▸ TASK GOAL:
Search the listing for the word "мандарины" and return each line that contains it.

▸ DATASET ENTRIES:
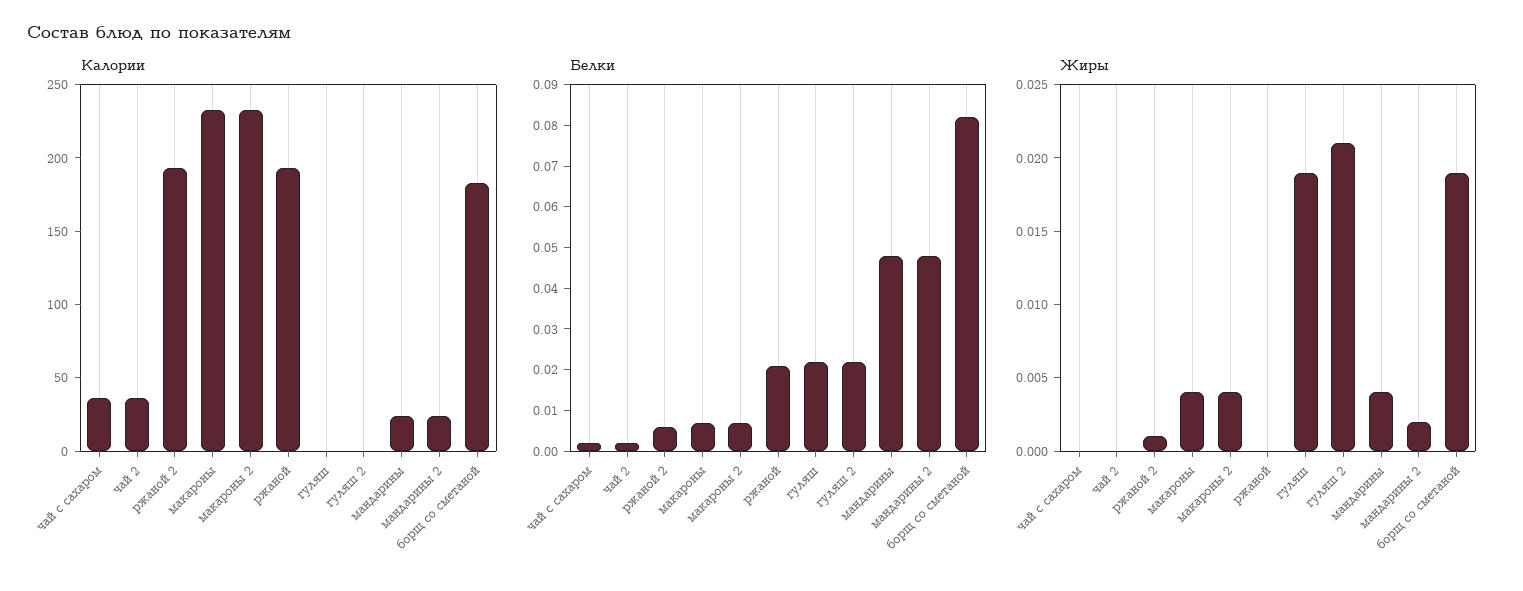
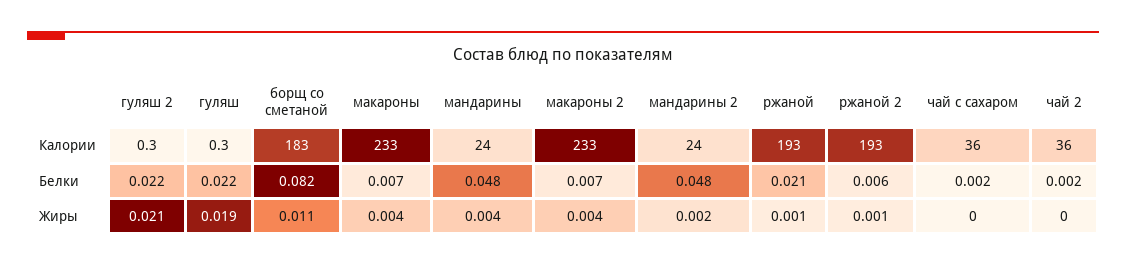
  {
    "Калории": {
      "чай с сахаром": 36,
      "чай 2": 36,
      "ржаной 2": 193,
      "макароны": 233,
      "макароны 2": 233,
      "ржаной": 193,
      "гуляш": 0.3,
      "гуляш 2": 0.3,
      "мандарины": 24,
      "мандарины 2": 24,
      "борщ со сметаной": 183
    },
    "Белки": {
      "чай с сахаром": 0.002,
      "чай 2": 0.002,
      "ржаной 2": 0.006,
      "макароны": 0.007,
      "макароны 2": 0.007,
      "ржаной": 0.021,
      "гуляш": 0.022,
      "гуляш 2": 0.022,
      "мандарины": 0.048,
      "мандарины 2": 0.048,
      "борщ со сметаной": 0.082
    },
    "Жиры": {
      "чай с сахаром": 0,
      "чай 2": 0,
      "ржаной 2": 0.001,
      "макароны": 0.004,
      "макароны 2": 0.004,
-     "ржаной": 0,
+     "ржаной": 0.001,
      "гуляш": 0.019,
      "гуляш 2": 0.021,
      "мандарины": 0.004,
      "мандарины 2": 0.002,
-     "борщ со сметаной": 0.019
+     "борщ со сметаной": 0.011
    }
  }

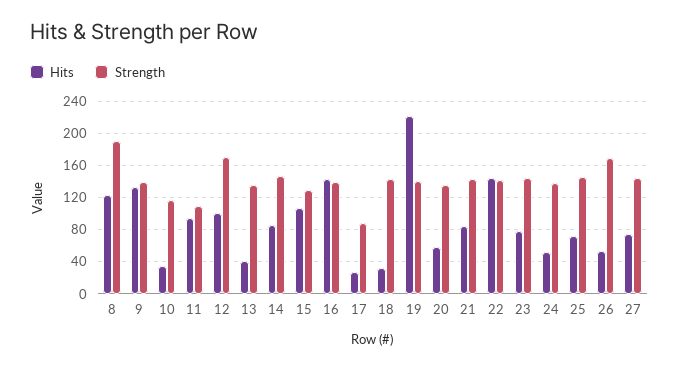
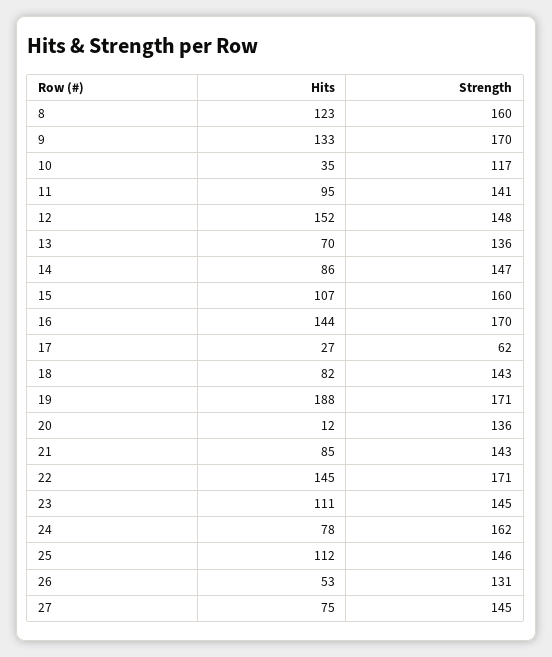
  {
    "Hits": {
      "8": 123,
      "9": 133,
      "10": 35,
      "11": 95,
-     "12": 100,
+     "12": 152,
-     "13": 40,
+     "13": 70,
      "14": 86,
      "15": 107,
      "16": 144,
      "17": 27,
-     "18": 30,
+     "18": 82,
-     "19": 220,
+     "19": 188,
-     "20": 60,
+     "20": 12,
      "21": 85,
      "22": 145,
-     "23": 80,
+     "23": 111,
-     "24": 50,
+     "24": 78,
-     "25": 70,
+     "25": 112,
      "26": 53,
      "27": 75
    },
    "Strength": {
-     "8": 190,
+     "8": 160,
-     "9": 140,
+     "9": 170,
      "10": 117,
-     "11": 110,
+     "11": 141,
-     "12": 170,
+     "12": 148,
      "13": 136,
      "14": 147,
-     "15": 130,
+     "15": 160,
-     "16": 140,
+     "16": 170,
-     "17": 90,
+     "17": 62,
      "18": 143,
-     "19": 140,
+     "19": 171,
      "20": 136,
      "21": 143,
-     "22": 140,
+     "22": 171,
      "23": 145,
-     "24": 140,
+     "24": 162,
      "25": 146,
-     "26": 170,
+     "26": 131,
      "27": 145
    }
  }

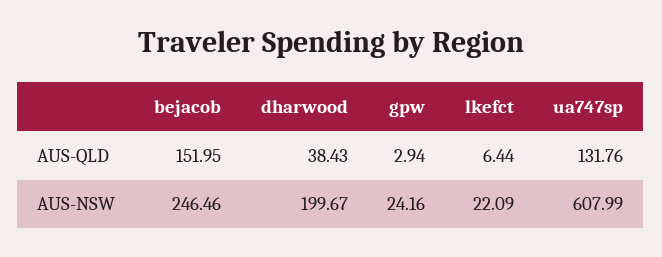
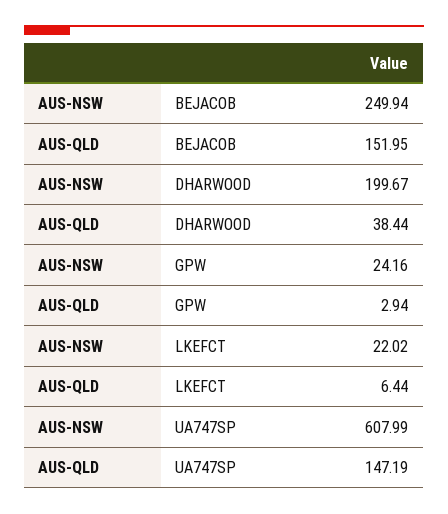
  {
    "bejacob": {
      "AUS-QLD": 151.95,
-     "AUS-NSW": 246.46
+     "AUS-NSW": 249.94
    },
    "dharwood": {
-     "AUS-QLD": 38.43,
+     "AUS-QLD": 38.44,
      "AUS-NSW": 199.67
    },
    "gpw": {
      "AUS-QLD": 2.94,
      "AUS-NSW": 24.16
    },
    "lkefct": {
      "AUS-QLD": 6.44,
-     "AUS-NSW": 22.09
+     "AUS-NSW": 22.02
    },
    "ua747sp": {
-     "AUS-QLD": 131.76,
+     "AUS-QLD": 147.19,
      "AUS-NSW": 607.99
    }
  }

▸ RESULT OF THE EXERCISE:
      "мандарины": 24,
      "мандарины 2": 24,
      "мандарины": 0.048,
      "мандарины 2": 0.048,
      "мандарины": 0.004,
      "мандарины 2": 0.002,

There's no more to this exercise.